Work to be completed: Each line of the listing must be set down exactly as it stands.
=== Information shown ===
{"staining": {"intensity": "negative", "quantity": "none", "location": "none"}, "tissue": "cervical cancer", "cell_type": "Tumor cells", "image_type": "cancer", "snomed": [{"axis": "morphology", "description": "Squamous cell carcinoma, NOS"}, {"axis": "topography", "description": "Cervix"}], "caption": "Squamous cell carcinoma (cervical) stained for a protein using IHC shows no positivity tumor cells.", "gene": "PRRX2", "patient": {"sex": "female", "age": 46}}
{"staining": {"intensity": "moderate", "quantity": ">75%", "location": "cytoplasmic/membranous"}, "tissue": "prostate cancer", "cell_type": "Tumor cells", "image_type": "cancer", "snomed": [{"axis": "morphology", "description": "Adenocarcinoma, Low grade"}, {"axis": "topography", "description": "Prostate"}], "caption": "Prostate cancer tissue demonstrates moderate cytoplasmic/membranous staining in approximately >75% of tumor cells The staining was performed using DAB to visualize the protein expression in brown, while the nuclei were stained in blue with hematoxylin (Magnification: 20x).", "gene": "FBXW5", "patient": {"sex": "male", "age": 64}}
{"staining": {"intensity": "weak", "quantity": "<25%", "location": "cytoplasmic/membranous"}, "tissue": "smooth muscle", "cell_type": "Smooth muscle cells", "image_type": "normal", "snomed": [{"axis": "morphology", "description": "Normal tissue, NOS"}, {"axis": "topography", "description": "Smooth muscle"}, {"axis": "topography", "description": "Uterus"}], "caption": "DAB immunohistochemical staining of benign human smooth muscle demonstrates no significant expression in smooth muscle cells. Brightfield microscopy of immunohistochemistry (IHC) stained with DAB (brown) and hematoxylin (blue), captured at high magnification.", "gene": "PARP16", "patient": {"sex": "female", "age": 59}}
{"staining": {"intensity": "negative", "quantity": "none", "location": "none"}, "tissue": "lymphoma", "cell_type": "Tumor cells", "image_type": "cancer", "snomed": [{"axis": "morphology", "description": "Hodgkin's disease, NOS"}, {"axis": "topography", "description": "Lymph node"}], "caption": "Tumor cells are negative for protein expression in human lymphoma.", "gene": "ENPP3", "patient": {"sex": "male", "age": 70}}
===
Your solution:
{"staining": {"intensity": "negative", "quantity": "none", "location": "none"}, "tissue": "cervical cancer", "cell_type": "Tumor cells", "image_type": "cancer", "snomed": [{"axis": "morphology", "description": "Squamous cell carcinoma, NOS"}, {"axis": "topography", "description": "Cervix"}], "caption": "Squamous cell carcinoma (cervical) stained for a protein using IHC shows no positivity tumor cells.", "gene": "PRRX2", "patient": {"sex": "female", "age": 46}}
{"staining": {"intensity": "moderate", "quantity": ">75%", "location": "cytoplasmic/membranous"}, "tissue": "prostate cancer", "cell_type": "Tumor cells", "image_type": "cancer", "snomed": [{"axis": "morphology", "description": "Adenocarcinoma, Low grade"}, {"axis": "topography", "description": "Prostate"}], "caption": "Prostate cancer tissue demonstrates moderate cytoplasmic/membranous staining in approximately >75% of tumor cells The staining was performed using DAB to visualize the protein expression in brown, while the nuclei were stained in blue with hematoxylin (Magnification: 20x).", "gene": "FBXW5", "patient": {"sex": "male", "age": 64}}
{"staining": {"intensity": "weak", "quantity": "<25%", "location": "cytoplasmic/membranous"}, "tissue": "smooth muscle", "cell_type": "Smooth muscle cells", "image_type": "normal", "snomed": [{"axis": "morphology", "description": "Normal tissue, NOS"}, {"axis": "topography", "description": "Smooth muscle"}, {"axis": "topography", "description": "Uterus"}], "caption": "DAB immunohistochemical staining of benign human smooth muscle demonstrates no significant expression in smooth muscle cells. Brightfield microscopy of immunohistochemistry (IHC) stained with DAB (brown) and hematoxylin (blue), captured at high magnification.", "gene": "PARP16", "patient": {"sex": "female", "age": 59}}
{"staining": {"intensity": "negative", "quantity": "none", "location": "none"}, "tissue": "lymphoma", "cell_type": "Tumor cells", "image_type": "cancer", "snomed": [{"axis": "morphology", "description": "Hodgkin's disease, NOS"}, {"axis": "topography", "description": "Lymph node"}], "caption": "Tumor cells are negative for protein expression in human lymphoma.", "gene": "ENPP3", "patient": {"sex": "male", "age": 70}}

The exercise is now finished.